Hell, you don't even understand the difference between software and hardware.
The contents of a ROM is not hardware but software and there is plenty of case-law about that.
What we are doing with OS 4 to support the Cyberstorm and BlizzardPPC is perfectly legal.
We are using publically available information (BSD source-code, Linux APUS source-code) to support this hardware.
Even if we would not do that and reverse engineer either WarpOS or Powerup (which we are not doing), this would be legal because we are TARGETING THE SAME HARDWARE.
Brecht, for the love of god, you are allowed to reverse engineer to make sure your software is compatible/interoperates with other software or even to produce a competitive package (within limits).

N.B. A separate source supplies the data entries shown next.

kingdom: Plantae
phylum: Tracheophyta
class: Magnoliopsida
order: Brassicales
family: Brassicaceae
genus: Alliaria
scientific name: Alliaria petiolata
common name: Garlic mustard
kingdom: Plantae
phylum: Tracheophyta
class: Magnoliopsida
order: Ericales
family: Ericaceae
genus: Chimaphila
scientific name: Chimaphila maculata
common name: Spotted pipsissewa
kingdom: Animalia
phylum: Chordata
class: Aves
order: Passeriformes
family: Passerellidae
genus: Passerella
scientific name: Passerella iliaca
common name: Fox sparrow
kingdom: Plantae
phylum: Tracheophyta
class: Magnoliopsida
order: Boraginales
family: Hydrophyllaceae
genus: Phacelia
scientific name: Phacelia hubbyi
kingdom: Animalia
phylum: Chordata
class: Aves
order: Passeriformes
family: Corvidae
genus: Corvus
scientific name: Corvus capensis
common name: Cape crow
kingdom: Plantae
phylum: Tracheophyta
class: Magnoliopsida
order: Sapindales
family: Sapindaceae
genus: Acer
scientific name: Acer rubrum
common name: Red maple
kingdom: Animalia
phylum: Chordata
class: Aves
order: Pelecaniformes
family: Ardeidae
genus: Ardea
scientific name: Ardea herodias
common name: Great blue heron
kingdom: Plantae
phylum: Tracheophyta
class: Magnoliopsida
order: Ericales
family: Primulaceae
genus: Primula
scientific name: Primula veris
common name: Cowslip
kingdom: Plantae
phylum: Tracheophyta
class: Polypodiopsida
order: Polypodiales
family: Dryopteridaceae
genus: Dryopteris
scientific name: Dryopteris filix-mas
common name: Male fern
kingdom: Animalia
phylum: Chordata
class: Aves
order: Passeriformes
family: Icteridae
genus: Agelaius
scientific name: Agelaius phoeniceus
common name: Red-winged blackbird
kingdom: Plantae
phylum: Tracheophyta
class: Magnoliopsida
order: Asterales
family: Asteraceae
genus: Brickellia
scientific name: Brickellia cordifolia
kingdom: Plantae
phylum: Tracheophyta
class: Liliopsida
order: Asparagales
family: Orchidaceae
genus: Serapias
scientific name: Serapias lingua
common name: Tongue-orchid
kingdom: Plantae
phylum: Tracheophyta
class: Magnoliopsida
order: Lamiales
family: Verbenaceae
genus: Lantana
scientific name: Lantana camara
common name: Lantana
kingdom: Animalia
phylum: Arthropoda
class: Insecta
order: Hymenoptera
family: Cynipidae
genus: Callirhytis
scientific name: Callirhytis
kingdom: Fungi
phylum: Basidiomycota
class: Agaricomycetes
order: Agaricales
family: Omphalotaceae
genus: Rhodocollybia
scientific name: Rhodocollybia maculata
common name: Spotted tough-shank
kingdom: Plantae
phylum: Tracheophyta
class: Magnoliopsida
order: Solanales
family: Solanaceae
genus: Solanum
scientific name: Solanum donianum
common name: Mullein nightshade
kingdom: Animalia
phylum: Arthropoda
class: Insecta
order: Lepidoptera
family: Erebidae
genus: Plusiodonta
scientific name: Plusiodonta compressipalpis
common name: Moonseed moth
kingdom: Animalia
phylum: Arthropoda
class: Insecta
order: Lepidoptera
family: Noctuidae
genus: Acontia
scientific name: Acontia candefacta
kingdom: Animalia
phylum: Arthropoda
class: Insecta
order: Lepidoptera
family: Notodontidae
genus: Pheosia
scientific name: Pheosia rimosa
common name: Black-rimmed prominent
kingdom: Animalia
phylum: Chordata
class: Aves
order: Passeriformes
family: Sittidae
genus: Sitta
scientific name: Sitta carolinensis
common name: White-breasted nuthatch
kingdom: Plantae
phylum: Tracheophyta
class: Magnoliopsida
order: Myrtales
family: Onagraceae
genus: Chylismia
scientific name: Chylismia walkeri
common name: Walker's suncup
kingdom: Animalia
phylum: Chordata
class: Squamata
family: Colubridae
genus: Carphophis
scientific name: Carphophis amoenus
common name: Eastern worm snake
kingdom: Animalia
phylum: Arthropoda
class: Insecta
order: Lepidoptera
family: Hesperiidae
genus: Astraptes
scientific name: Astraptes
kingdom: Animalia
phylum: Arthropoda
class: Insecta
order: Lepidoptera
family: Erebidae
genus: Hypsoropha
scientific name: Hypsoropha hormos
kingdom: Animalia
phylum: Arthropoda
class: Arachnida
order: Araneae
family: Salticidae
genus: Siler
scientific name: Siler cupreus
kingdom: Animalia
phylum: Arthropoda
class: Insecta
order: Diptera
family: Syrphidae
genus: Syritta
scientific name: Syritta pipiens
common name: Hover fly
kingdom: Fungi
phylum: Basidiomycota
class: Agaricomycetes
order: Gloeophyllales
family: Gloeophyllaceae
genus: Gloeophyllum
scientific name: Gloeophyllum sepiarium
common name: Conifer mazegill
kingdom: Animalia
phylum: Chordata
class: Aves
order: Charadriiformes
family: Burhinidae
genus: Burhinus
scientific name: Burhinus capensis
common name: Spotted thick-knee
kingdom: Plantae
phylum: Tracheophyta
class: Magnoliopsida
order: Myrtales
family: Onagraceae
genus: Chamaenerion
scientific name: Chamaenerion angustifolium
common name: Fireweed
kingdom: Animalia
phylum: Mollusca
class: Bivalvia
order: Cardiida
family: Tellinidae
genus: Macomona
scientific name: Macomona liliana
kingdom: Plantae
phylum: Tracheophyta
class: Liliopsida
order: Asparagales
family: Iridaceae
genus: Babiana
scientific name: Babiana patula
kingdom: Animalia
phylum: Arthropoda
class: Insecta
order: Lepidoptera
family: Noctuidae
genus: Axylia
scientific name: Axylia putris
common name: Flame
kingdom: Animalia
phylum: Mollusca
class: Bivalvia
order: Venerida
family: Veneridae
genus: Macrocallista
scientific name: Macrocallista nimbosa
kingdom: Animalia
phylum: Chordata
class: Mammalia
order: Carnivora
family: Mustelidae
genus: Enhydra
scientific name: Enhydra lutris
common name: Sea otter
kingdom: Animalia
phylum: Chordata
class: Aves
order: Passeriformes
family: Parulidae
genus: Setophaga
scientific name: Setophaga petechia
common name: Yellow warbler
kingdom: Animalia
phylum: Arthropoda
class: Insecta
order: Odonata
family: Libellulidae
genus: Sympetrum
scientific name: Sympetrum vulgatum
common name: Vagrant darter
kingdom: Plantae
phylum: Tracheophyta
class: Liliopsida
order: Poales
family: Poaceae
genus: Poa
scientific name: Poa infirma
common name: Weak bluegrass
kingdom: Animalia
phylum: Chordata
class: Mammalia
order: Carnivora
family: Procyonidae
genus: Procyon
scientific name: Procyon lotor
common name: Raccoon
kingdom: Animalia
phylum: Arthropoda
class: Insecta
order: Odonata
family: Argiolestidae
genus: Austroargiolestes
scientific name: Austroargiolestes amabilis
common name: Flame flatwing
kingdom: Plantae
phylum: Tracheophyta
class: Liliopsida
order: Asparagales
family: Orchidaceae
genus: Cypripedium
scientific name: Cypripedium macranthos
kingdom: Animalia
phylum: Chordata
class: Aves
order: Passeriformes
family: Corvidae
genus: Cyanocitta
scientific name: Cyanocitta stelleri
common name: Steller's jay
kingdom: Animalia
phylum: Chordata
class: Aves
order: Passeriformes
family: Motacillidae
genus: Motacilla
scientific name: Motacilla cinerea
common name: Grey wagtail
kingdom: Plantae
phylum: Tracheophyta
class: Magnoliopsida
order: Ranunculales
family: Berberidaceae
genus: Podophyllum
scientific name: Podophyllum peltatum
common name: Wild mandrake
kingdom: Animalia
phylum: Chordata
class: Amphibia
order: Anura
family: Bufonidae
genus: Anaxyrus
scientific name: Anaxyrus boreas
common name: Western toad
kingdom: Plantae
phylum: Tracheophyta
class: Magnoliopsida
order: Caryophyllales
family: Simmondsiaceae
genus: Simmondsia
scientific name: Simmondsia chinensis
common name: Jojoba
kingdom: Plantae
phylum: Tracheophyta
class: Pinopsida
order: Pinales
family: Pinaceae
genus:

Hence DirOpus is legal even though it it replaces Workbench.
But you are forgiven because Nicolas Sallin equally seems to have a problem understanding this.
Reverse engineering Cybergraphix would be perfectly legal in order for interoperability. This is actually a prime example of WHY it was made legal to some extent.
Besides, I have said before and I'll say it again, reverse engineering is only one legal angle on the MorphOS versus AmigaOS debate.
The main thrust of the argument revolves around unfair and parasitic competition (in Germany: Gesetz gegen Unlauteren Wettbewerk) and incitement to breach contract ("Verleitung zum Vertragsbruch) the contract in question being the Amiga OS 3.x EULA which disallows use of it on any non Amiga branded or licensed computer (and it's not because you allow this in one context say UAE that you need to allow it in another especially not if one's commercial and one's not)
Let me repeat it: as long as MorphOS allows for OS 3.x to be installed and OS 3.x compatible products to be run, it will constitute "unfair and parasitic competition" under German law.
And that was the plan wasn't it?
But like Dave said and Nicolas Sallin invited me to do: let's find out what the judge in Frankfurt has to say.